» **Brief**
Your task is to restate word for word the lines in the material below, from the one with "left wrist: (405, 394, 6)" up to and including the one with "left shoulder: (349, 139, -25)". Do not carry over the pictures.

=== Section Start ===

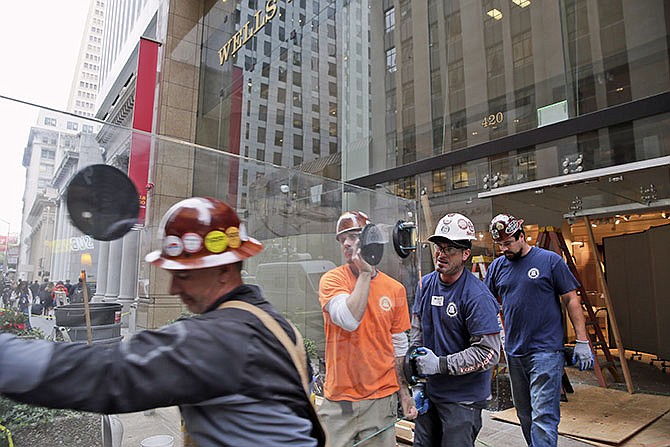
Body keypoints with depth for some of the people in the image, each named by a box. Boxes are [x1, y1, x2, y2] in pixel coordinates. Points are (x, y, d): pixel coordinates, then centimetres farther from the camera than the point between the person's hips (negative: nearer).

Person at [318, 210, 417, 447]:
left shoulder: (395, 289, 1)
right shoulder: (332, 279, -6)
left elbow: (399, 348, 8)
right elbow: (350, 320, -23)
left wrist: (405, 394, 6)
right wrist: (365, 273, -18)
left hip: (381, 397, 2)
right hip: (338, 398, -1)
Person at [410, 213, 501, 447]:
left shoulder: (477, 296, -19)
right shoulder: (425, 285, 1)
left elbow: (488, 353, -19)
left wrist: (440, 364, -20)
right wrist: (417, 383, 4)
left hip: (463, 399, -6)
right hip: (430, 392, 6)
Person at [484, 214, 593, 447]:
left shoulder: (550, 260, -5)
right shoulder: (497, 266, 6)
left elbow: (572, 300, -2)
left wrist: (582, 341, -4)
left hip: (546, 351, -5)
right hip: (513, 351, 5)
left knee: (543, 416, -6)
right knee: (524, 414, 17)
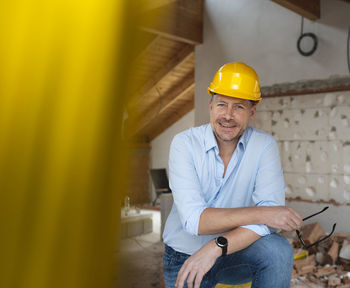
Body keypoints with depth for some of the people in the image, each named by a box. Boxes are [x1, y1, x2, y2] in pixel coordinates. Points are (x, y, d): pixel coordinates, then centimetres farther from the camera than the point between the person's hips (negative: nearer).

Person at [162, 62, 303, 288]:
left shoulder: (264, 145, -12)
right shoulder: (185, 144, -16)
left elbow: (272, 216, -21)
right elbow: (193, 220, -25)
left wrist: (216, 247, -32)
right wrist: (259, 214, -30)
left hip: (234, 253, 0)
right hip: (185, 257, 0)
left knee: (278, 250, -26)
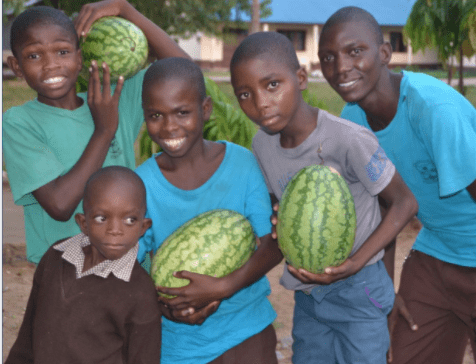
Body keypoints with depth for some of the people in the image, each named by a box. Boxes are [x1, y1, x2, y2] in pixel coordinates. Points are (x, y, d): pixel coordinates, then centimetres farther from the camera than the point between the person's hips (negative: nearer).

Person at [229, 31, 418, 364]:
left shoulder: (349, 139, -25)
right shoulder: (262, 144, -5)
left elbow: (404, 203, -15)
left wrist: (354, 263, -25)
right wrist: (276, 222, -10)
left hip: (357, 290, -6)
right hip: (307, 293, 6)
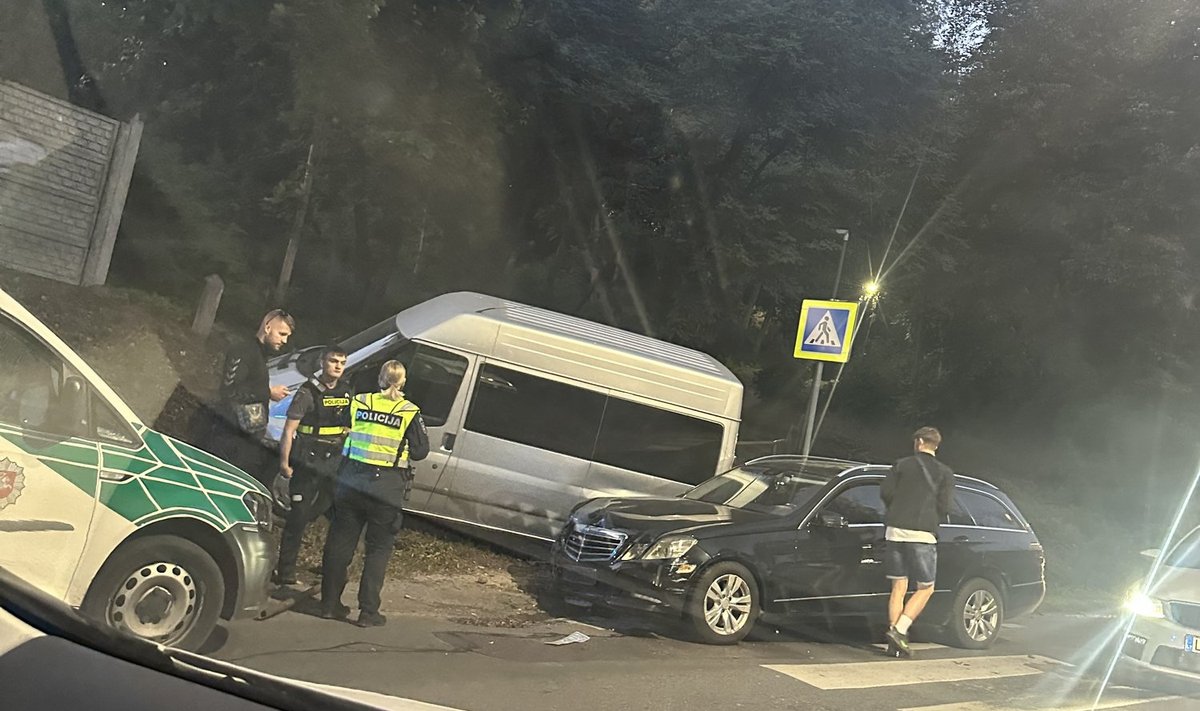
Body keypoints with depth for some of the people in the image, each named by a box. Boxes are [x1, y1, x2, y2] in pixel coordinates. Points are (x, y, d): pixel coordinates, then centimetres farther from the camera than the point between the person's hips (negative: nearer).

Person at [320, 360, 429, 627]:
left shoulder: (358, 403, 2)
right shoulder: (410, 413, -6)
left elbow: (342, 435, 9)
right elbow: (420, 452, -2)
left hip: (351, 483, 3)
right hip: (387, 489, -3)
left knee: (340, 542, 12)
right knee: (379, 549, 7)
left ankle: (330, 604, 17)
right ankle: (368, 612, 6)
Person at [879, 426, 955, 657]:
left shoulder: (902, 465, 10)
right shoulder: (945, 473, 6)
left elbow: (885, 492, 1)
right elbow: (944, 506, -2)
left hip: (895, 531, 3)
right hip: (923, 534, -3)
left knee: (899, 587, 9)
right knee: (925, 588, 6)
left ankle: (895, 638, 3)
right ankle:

=== Section End ===

» **Problem solution**
left wrist: (405, 394, 6)
right wrist: (365, 273, -18)
left hip: (381, 397, 2)
right hip: (338, 398, -1)
Person at [410, 213, 501, 447]:
left shoulder: (477, 296, -19)
right shoulder: (425, 285, 1)
left elbow: (488, 353, -19)
left wrist: (440, 364, -20)
right wrist: (417, 383, 4)
left hip: (463, 399, -6)
right hip: (430, 392, 6)
Person at [484, 214, 593, 447]:
left shoulder: (550, 260, -5)
right shoulder: (497, 266, 6)
left elbow: (572, 300, -2)
left wrist: (582, 341, -4)
left hip: (546, 351, -5)
right hip: (513, 351, 5)
left knee: (543, 416, -6)
right knee: (524, 414, 17)
Body keypoints with depth for some of the people in the image, each named by a box. Boxes are [x1, y1, x2, y2] in pixel coordinates. Points are (x, y, d): pixel coordinates, then centimetres farther from the camera than the point between the person's hips (negative: nearer).

Person at [162, 62, 303, 288]:
left shoulder: (264, 145, -12)
right shoulder: (185, 144, -16)
left elbow: (272, 216, -21)
right elbow: (193, 220, -25)
left wrist: (216, 247, -32)
right wrist: (259, 214, -30)
left hip: (234, 253, 0)
right hip: (185, 257, 0)
left knee: (278, 250, -26)
Body keypoints with depth for some of the people in the image, each named by a box. Boxes are [x1, y1, x2, y2] in pixel coordinates. Points are (x, y, d): pixel coordinates, then centimetres farther from the camera than the point between the person's hips (negative: nearer).

Person at [229, 31, 418, 364]:
left shoulder: (349, 139, -25)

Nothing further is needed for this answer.